- _TEXTO EM ESTUDO_
Acostumada a uma cidade de sete mil habitantes, Vanessa sentiu a mudança intensamente. Santa Maria é uma cidade universitária com 270 mil pessoas, cujo ritmo é ditado por jovens, que, em sua maioria, vieram de fora. “Mas, por trás do deslumbramento, eu carregava uma certeza: tinha quatro anos para me formar. Esse era o prazo e eu precisava aproveitar cada minuto”.
Por isso, logo no primeiro semestre, quando uma greve foi decretada e a maior parte dos alunos voltou para casa, Vanessa permaneceu. Ela aproveitou para já buscar uma iniciação científica e encontrou uma oportunidade junto ao professor Antonio Luiz Braga. Foi nessa época que começou a estudar os organocalcogênios, cadeias carbônicas que contêm pelo menos um elemento do grupo 16 da tabela periódica, em particular o selênio, o telúrio ou o enxofre. “Fazer ciência era mais do que um trabalho, era uma paixão que me envolvia por completo. O ambiente de pesquisa, a alegria da descoberta, o esforço compartilhado entre amigos que sonhavam juntos, tudo me estimulava”, conta.
O fim da graduação coincidiu com a mudança do professor Antonio para a Universidade Federal de Santa Catarina (UFSC), e Vanessa decidiu segui-lo para fazer mestrado e doutorado. Agora em Florianópolis, ela adquiriria uma experiência muito útil: acompanhar a montagem de um laboratório do zero. “Foi um período de muito aprendizado, que me preparou para enfrentar adversidades às quais toda pesquisa está sujeita. Isso foi fundamental quando me tornei professora. Nunca tive medo do trabalho, mesmo em finais de semana”, conta.
A pós-graduação foi focada na aplicação biológica de compostos de selênio. Durante o doutorado, Vanessa teria a oportunidade de passar cinco meses na Universidade de Perugia, na Itália, sob orientação do professor Claudio Santi. “Foi uma experiência que ampliou meus horizontes, permitindo não só um crescimento profissional, mas também pessoal. Fiz amizades e estabeleci colaborações que rendem frutos até hoje”. Durante todo esse período, o suporte da família e do marido foram fundamentais, sobretudo quando ficou sem bolsa.
Vanessa obteve o título de doutora e logo foi aprovada no primeiro concurso que prestou, para a Universidade Federal Fluminense (UFF), onde hoje é professora adjunta do Departamento de Química Orgânica. Ela busca fazer uma ciência que faça a diferença para a sociedade, retribuindo os anos de financiamento público ao desenvolver novos tratamentos para doenças como tuberculose, Chagas e esporotricose. “No laboratório, buscamos criar substâncias inovadoras que sejam não apenas eficazes e seguras, mas também acessíveis e sustentáveis”.

- _SOBRE A TAREFA_
De acordo com o texto em estudo, quanto tempo Vanessa passou na Universidade de Perugia durante o doutorado? O material não tem papel algum nesta atividade.

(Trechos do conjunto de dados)

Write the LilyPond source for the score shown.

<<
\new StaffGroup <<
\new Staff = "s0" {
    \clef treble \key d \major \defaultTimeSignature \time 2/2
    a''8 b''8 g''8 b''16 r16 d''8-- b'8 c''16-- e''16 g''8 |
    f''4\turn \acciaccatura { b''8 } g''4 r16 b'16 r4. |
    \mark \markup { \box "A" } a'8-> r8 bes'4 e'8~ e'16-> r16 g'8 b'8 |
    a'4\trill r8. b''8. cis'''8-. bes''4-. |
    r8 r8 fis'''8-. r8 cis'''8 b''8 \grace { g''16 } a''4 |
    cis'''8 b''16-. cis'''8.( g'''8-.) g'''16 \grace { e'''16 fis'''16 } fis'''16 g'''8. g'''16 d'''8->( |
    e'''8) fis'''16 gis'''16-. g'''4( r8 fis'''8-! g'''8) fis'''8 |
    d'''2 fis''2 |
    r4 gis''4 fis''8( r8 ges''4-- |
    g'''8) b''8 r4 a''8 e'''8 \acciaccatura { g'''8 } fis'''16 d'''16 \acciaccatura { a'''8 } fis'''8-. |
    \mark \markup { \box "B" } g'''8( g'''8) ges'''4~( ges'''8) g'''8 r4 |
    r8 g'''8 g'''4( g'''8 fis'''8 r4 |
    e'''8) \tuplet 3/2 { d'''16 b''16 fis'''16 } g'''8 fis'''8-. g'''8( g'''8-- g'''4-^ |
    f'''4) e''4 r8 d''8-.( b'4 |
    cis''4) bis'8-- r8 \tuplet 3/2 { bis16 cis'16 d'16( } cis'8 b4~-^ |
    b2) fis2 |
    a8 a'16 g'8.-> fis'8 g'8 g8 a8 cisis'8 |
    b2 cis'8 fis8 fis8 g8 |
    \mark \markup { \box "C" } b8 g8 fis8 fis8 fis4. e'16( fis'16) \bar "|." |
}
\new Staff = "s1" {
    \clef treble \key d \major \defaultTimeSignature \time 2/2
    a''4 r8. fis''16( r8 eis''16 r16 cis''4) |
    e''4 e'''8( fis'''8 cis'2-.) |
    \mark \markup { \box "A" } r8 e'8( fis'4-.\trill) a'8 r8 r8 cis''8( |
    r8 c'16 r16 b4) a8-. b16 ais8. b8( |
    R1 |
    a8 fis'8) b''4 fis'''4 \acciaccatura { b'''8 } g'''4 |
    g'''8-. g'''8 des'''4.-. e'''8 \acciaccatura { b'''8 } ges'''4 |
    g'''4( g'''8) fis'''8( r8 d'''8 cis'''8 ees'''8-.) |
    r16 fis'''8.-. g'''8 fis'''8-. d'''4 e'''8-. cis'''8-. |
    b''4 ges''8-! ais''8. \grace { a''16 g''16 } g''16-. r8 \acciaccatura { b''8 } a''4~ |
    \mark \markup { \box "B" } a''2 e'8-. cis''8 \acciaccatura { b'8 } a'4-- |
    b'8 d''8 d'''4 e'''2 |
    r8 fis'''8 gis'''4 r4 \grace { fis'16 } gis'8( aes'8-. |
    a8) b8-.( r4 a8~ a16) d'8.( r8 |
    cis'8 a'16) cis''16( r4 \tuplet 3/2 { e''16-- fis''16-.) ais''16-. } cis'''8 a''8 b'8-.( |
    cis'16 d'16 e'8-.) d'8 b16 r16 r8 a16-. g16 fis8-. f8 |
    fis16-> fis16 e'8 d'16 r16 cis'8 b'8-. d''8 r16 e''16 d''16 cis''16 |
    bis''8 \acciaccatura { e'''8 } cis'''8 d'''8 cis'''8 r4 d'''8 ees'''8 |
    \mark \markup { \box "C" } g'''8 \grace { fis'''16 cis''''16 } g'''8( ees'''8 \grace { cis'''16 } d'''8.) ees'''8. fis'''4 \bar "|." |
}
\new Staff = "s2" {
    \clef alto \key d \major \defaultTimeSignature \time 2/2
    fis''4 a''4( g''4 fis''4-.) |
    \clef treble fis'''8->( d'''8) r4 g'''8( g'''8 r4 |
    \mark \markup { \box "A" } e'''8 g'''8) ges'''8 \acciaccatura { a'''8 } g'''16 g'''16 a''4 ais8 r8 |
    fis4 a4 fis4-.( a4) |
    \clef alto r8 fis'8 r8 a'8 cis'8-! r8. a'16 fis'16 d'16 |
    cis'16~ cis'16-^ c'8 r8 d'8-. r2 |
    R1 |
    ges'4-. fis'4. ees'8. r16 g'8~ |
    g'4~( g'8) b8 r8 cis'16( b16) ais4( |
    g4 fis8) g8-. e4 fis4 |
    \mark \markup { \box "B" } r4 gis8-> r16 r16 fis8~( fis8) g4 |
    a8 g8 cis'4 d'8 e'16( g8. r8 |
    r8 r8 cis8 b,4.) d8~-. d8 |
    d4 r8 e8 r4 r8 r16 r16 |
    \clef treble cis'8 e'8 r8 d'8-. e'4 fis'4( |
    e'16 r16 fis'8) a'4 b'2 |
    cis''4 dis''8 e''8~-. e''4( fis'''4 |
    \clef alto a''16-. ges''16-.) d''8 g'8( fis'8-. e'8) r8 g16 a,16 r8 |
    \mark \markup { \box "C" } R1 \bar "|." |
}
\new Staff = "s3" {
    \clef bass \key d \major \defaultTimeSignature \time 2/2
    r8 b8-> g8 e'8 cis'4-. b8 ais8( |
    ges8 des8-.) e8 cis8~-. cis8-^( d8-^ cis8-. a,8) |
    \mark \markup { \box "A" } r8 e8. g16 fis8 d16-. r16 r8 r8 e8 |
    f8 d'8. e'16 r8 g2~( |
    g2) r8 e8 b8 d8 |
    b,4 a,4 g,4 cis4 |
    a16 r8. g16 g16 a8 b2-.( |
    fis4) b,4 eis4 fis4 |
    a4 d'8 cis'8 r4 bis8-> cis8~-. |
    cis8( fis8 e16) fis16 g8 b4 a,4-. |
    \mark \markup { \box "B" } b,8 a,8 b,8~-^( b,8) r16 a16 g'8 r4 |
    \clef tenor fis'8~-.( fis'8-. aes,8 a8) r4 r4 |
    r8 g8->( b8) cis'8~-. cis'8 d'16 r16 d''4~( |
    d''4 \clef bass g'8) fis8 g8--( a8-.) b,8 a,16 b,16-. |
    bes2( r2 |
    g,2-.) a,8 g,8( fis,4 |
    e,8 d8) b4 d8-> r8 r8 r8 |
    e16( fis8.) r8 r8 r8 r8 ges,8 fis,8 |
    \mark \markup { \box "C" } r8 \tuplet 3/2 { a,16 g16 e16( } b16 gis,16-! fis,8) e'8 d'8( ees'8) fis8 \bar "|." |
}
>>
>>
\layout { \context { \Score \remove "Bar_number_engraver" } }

- _SUA RESPOSTA_
Cinco meses.